EXERCISE INSTRUCTIONS
Return the records below in full. Keep every word exact and skip the images.

Records from a collection
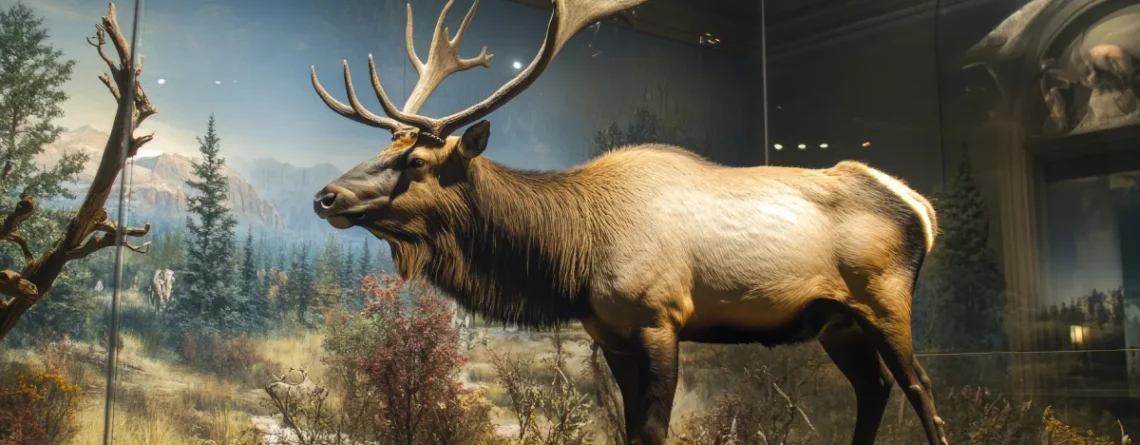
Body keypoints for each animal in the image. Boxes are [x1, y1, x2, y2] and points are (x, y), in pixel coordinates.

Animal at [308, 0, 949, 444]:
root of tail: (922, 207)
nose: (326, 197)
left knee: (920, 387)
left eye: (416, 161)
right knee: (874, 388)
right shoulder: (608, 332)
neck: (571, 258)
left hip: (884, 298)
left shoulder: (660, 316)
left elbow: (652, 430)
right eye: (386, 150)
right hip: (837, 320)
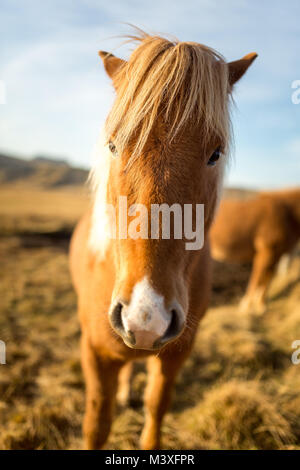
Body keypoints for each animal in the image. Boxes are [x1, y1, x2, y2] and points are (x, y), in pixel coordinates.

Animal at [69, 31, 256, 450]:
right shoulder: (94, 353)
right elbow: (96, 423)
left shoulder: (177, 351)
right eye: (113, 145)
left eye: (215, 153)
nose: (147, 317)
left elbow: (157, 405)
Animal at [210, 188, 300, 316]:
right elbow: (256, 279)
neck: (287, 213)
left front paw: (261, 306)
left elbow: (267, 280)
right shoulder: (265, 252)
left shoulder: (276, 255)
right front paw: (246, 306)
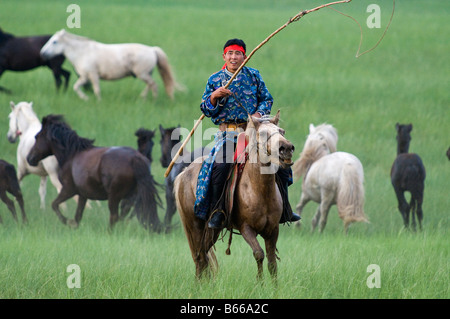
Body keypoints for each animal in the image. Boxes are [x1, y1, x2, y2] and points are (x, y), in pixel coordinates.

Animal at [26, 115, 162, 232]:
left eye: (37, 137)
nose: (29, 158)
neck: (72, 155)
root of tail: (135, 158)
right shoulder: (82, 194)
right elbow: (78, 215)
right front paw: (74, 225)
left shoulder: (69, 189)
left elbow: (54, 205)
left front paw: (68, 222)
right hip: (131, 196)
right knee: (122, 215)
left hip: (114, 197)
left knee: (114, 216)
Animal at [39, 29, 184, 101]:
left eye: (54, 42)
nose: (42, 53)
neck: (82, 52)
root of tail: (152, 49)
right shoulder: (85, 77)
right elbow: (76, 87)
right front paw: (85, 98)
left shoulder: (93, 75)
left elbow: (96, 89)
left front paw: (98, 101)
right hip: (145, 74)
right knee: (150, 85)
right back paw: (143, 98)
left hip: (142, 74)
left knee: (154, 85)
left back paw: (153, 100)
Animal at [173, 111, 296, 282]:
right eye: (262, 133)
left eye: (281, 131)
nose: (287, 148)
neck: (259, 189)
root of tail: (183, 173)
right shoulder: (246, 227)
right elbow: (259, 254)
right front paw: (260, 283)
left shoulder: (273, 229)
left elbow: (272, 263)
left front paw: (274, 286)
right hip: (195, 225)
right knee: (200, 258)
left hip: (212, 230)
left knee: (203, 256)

FINISHED TASK
Body keypoints for each animal in the image. Boxes are [x1, y1, x2, y2] and points are (x, y), in pixel coordinates.

Animal at [308, 0, 949, 444]:
root of tail: (922, 207)
nose: (326, 197)
left knee: (920, 387)
left eye: (416, 161)
right knee: (874, 388)
right shoulder: (608, 332)
neck: (571, 258)
left hip: (884, 298)
left shoulder: (660, 316)
left elbow: (652, 430)
right eye: (386, 150)
right hip: (837, 320)
Body keypoints for each animal in the image. Boxes are [x1, y1, x2, y2] and points are (x, y), in pixel coordinates.

Animal at [69, 31, 256, 450]:
right shoulder: (94, 353)
right elbow: (96, 423)
left shoulder: (177, 351)
right eye: (113, 145)
left eye: (215, 153)
nose: (147, 317)
left elbow: (157, 405)
Animal at [210, 188, 300, 316]:
right elbow: (256, 279)
neck: (287, 213)
left front paw: (261, 306)
left elbow: (267, 280)
right shoulder: (265, 252)
left shoulder: (276, 255)
right front paw: (246, 306)
Body keypoints for each animal in the image. Boxes are [x1, y1, x2, y2] and points are (x, y), in pixel coordinates.

Animal at [26, 115, 162, 232]:
left eye: (37, 137)
nose: (29, 158)
neck: (72, 155)
root of tail: (135, 158)
right shoulder: (82, 194)
right elbow: (78, 215)
right front paw: (74, 225)
left shoulder: (69, 189)
left elbow: (54, 205)
left front paw: (68, 222)
right hip: (131, 196)
right knee: (122, 215)
left hip: (114, 197)
left knee: (114, 216)
Animal at [39, 29, 184, 101]:
left eye: (54, 42)
nose: (42, 53)
neck: (82, 52)
root of tail: (152, 49)
right shoulder: (85, 77)
right elbow: (76, 87)
right front paw: (85, 98)
left shoulder: (93, 75)
left elbow: (96, 89)
left front paw: (98, 101)
right hip: (145, 74)
right knee: (150, 85)
right back paw: (143, 98)
left hip: (142, 74)
left knee: (154, 85)
left back paw: (153, 100)
Animal at [173, 111, 296, 282]:
right eye: (262, 133)
left eye: (281, 131)
nose: (287, 148)
neck: (259, 189)
root of tail: (183, 173)
right shoulder: (246, 227)
right elbow: (259, 254)
right front paw: (260, 283)
left shoulder: (273, 229)
left elbow: (272, 263)
left front paw: (274, 286)
right hip: (195, 225)
right knee: (200, 258)
left hip: (212, 230)
left knee: (203, 256)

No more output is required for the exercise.